The panel wants to eliminate the much-hated alternative minimum tax. One major panel proposal for replacing the lost AMT revenue would put sharp limits on use of the home mortgage interest deduction. Many of the media questions at today's hearing focused on questions about the deductibility of mortgage interest.
The proposals also could have a huge effect on the life insurance, annuity, health insurance and employee benefits industries.
The Save for Retirement Account would "replace existing IRAs, Roth IRAs, Nondeductible IRAs, deferred executive compensation plans, and tax-free 'inside buildup' of the cash value of life insurance and annuities," the panel writes on page 119 of its report.
Today, the panel notes on page 123 of its report, "some life insurance policies and annuities allow for nearly unlimited tax-free savings. Currently, there is no taxable income until the policy is cashed in, even though the policyholder is receiving the benefit of increases or 'inside buildup' in the value of the policy or annuity. In addition, withdrawals from policies are tax-favored."
If the "Simplified Income Tax Plan," a proposal that would create a streamlined version of the current tax system, were adopted, "the increase in the value of those policies would be treated as current income, and therefore would be subject to tax on an annual basis, just like a savings account," the panel writes.

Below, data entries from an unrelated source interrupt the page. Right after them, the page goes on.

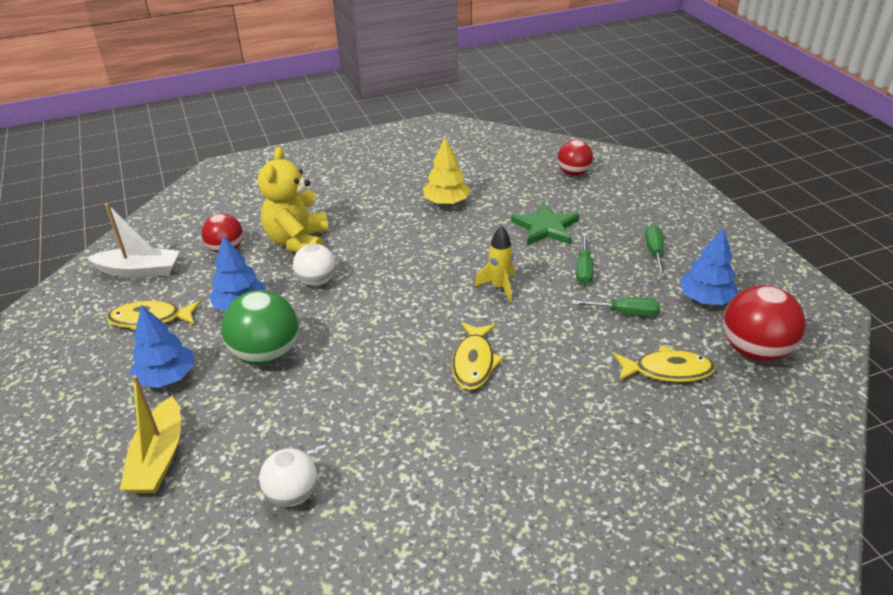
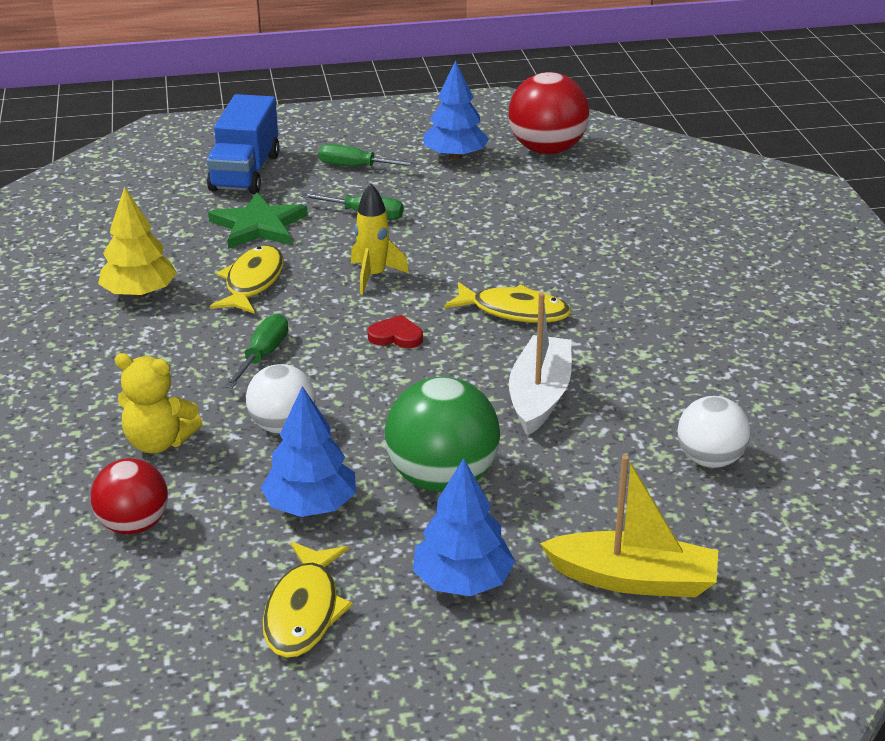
camera: 80 degrees left, 5 degrees down
white boat [86,203,180,278] -> white boat moved to [509,293,572,435]
yellow teddy bear [258,147,329,253] -> yellow teddy bear [115,353,202,453], size x0.65
red ball [557,140,593,176] -> none
green screwdriver [572,298,660,316] -> green screwdriver moved to [224,314,288,389]
yellow fish [614,346,716,382] -> yellow fish moved to [210,245,284,314]
none -> blue truck [207,94,280,194]
none -> red heart [367,315,423,348]

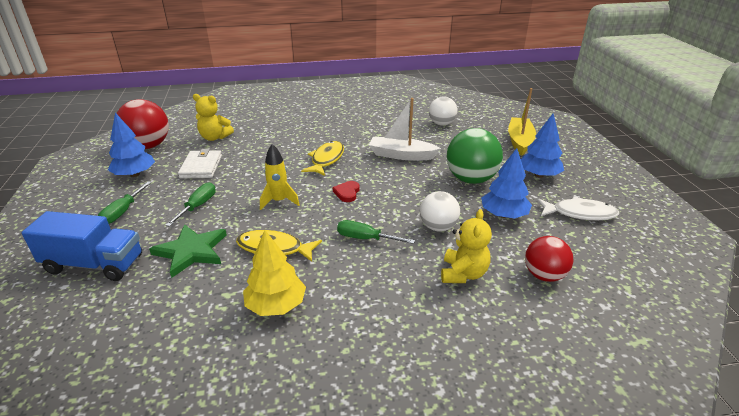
camera: 90 degrees left, 0 degrees up
yellow fish [263,542,353,658] -> white fish [537,196,619,220]
none -> white wallet [178,149,222,179]
none -> yellow teddy bear [193,94,234,141]

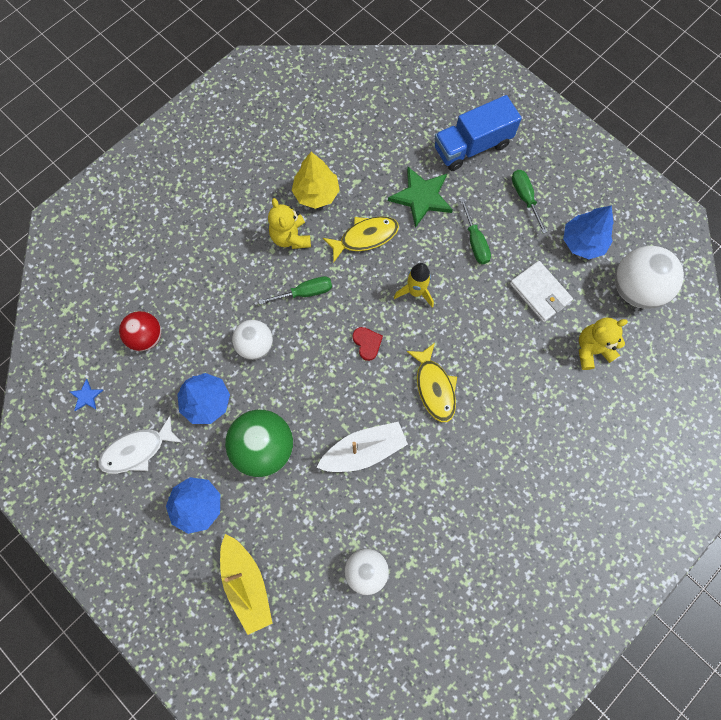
camera: 145 degrees right, 40 degrees up
red ball [117,99,169,149] -> white ball [615,246,684,309]
yellow teddy bear [441,209,492,283] -> yellow teddy bear moved to [268,198,311,249]
none -> blue star [70,379,103,411]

But the panel says consumers could use cash in tax-deferred Save for Retirement Accounts and Save for Family Accounts to buy products such as whole-life insurance policies and deferred annuities.
"Products that cannot be cashed out and annuities that provide regular, periodic payouts of substantially equal amounts until the death of the holder (known as lifetime annuities) would not be taxed on an inside build-up, the same treatment as under current law," the panel writes.
The panel goes on to observe that the Simplified Income Tax Plan would eliminate executives' ability to save through executive deferred compensation plans.
The proposal would grandfather in existing life insurance policies, annuities and deferred compensation plans.
The Save for Retirement Accounts would be available for all taxpayers and have an annual contribution limit of $10,000.
Like the proposed "SRAs," the proposed SFAs would have an annual contribution limit of $10,000.
All taxpayers would be able to use pre-tax dollars to purchase health insurance coverage, but with a limit of the amount of the average premium, which the panel estimated at $5,000 for individuals and $11,500 for families.